# Required action:
Your task is to repeat exactly the lines below between the line holding "index pip: (418, 347)" and the line holding "thumb ip: (329, 451)", inclusive, and only those.

# Material for this task:
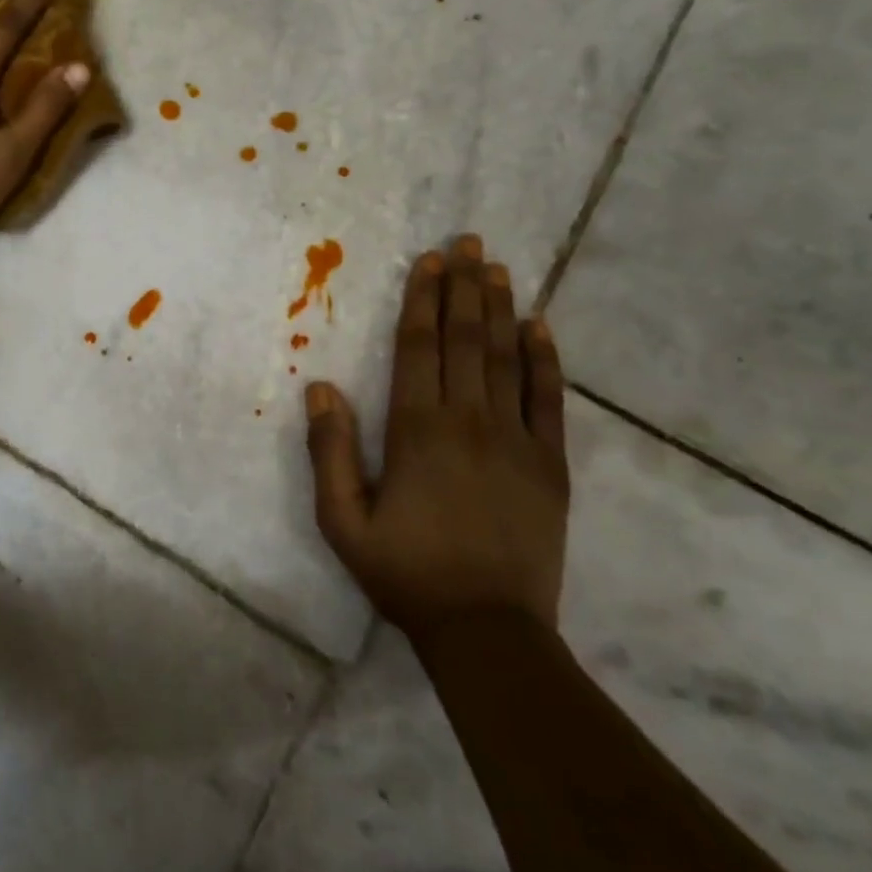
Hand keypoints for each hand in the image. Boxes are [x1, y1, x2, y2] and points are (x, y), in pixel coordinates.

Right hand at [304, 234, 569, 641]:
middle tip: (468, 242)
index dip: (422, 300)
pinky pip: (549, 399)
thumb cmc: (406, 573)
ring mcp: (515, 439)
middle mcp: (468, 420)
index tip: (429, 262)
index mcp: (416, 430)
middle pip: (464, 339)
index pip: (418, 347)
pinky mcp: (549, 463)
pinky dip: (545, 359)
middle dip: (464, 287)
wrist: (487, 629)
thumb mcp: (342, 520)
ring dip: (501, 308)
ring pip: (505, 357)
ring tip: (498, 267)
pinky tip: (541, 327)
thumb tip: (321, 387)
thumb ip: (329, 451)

==

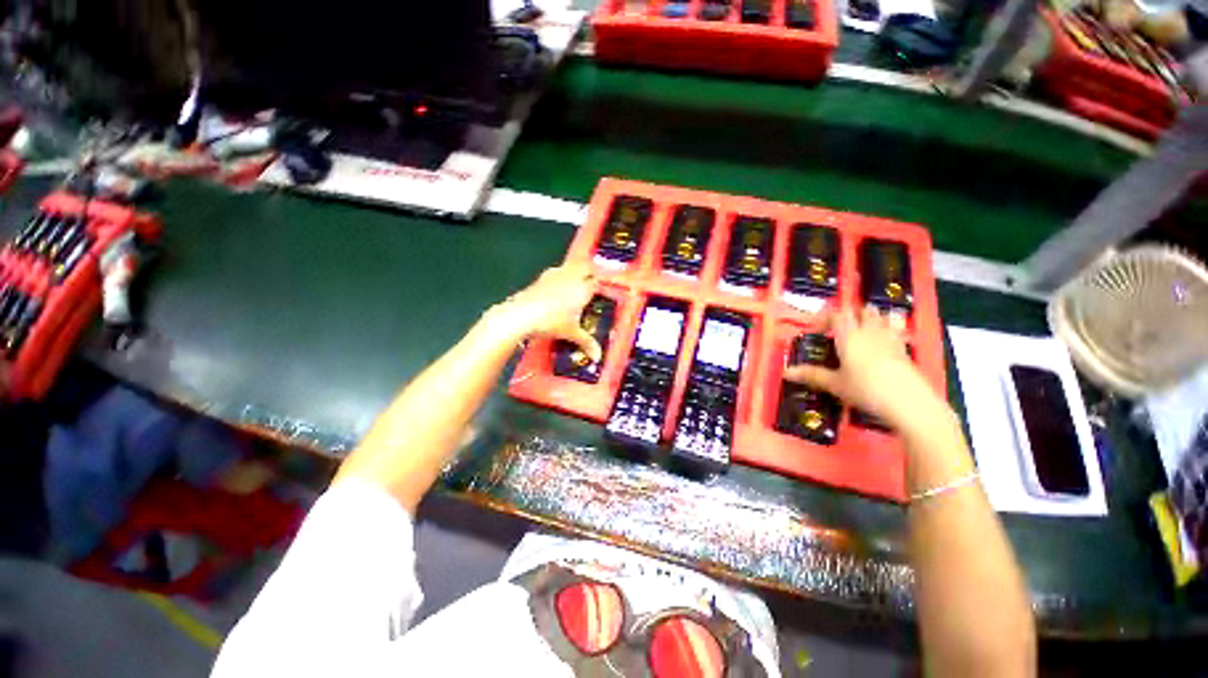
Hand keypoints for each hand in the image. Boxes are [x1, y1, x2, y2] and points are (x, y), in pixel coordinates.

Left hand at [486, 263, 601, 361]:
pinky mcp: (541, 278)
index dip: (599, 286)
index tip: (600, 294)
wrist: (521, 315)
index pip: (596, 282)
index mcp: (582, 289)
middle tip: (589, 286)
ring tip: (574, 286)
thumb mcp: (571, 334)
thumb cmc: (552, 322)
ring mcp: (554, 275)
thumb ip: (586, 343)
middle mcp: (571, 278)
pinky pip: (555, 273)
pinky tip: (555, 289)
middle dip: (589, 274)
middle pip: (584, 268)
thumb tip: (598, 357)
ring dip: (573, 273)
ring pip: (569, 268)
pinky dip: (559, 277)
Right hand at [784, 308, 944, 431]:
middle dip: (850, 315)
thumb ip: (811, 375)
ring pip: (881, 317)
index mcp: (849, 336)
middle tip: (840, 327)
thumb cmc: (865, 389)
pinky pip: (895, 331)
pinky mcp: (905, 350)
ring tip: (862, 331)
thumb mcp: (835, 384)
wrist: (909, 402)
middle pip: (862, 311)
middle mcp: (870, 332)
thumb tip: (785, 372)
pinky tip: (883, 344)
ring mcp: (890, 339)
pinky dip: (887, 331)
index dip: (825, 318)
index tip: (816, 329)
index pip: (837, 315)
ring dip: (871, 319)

# Solution for this problem:
index pip: (418, 347)
pinky mcp: (549, 463)
pinky dip: (545, 359)
middle dip: (464, 287)
wrist: (487, 629)
thumb mcp: (342, 520)
ring dip: (501, 308)
ring pip: (505, 357)
ring tip: (498, 267)
pinky tip: (541, 327)
thumb tip: (321, 387)
thumb ip: (329, 451)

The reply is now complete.